Hi, I'm trying out Lagrange and geminispace in general. I love the sleek minimalism and snappiness of Lagrange, but then I had a look at the Activity Monitor (on MacOS 10.15)... and Lagrange is using more memory (700mb) than Firefox (500mb), which is crazy. Is this normal? I would expect the 'smolweb' be, well, smol in memory consumption as well.
Dec 14 · 3 days ago · 👍 bsj38381
14 Comments ↓
Lagrange takes very little memory, at least for my windows 11 laptop. Maybe anohter program is running on your MacOS, I'm not sure.
I'm running Lagrange and Brave now on up to date Fedora and it's 93 comparing to 210 mb.
edit. ~~deleted~~
edit 2 19:23. skyjake is right
Assuming completely default settings, Lagrange's memory use on macOS is likely dominated by buffers for drawing the document. For example, if I make the window as small as possible, my memory use goes to ~250 MB, while making it fullscreen (on a 13" Retina screen) it goes to 400 MB. How's your display situation?
The reason for that memory use is hardware-accelerated custom GUI rendering, basically.
Loading a lot of fontpacks also increases memory consumption.
As to the actual content, you can see how much that takes in "about:debug". It should be a few megabytes, depending on your memory cache settings and whether there are images stored in memory.
@skyjake I'm on Android, but it's using 49 megabytes of ram. What could the reason for this be? I only have a couple font packs installed. I guess they could just be large ones, but I still wonder.
@The_Jackal I'm sorry, what is using 49 MB? The entire app or the content cache? In either case that sounds like a very reasonable amount of memory use.
Even though the rendering is done the same way on all platforms, there are still platform-specific differences, I suppose due to how and to what the memory usage is attributed. For example, on Windows, changing the window dimensions has little effect on the reported memory use even though the same sizable draw buffers are allocated, just like on macOS.
my android debug screen shows 5MB with 4 tabs
@skyjake Ah, sorry for not being clear. I meant the app. It shows how much ram bring used was cleared when I closed an app and with no other apps open, it would say 49mb had been cleared when closing Lagrange, even when it had nothing like any other tabs open. That's good to hear if there's nothing wrong though.

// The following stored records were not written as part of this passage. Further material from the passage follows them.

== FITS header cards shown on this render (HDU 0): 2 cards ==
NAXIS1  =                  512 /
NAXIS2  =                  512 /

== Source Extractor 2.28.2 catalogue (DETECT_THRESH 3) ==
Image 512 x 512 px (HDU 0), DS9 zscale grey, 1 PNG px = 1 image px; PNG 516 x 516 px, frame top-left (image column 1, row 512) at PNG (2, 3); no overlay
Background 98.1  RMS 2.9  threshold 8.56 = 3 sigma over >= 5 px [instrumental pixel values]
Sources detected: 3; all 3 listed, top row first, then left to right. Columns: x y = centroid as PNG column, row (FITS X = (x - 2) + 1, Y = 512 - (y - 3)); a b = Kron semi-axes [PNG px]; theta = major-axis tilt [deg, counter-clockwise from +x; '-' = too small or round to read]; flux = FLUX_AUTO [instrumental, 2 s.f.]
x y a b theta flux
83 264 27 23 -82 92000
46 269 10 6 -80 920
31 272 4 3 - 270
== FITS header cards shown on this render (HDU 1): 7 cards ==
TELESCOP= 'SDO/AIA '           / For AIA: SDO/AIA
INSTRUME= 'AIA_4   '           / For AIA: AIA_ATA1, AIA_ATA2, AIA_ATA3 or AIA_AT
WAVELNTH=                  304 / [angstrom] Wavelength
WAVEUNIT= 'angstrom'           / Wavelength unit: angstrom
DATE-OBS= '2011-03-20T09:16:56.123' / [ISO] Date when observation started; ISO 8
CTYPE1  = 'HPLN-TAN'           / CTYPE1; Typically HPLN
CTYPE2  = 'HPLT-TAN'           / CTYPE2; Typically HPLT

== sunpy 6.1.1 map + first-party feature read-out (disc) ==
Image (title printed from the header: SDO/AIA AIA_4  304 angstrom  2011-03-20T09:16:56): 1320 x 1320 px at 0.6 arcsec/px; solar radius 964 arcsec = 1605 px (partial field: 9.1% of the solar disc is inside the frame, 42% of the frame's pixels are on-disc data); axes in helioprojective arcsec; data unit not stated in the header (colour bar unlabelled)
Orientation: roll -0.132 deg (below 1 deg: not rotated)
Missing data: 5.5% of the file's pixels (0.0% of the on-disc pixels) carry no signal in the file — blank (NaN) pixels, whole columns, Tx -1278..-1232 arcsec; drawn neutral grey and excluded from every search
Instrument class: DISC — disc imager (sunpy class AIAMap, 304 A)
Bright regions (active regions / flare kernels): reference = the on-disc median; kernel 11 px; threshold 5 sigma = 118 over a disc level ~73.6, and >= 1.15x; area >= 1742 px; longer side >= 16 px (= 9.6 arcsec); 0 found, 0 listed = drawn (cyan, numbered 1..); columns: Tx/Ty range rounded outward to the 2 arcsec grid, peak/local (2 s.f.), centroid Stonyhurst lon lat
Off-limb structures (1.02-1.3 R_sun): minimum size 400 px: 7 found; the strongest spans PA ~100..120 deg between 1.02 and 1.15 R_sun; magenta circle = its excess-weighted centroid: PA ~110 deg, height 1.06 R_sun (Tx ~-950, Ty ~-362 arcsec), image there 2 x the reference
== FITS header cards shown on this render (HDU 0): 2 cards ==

Must be a GPU without dedicated memory for those hundreds of megs. On my desktop I get only around 60 in RAM but 400 in dedicated VRAM, with 2558x1415 window. I suppose conventional browsers are not so eager with the GPU textures compared to state of the art gamer tech Lagrange GPU powered engine :P That said the way I use them they rarely take up less than 10GB of RAM, and I reutinely restart them when they inevitably push everything else into swap and bring the whole system to its knees.
700MB is insane, I'm getting ~100MB
2558x1415x4=14,478,280... Add a texture with fonts, and it's still better than 40x less than 700MB... even with a few thousand bookmarks and buffered gemini pages.
I would not simply disrespect font textures like that, but yeah I don't see either why screen size should matter that much. I played around resizing the window back and forth like mad, and the VRAM usage kept increasing untill 3Gish (87%ish) amd then the resizing started lagging a bit, so seems like someone somewhere is delaying releasing video memory untill it become unavoidable... I was wondering why dmc5 started lagging recently, makes sense now.
Also the whole point of a GPU is that you don't need a screen buffer...
Okay yeah, I see now from about:debug that Lagrange's total memory usage is a measly 0.371 MB, but according to the OS it's using (or has reserved? I don't know how MacOS memory management works) 181,7MB. This is after freshly launching Lagrange with a few tabs open, all text. I guess my OS is being wonky, then?
Re: GPU discussion, this is an old iMac with a NVIDIA GeForce GTX 660M, 512 MB VRAM. I don't know how to check if Lagrange is using that.
On my Linux box Firefox uses gigabytes. I think latest thinking is that unused memory is wasted memory and it's the coder's privilege and responsibility to come up with some way to use it all up.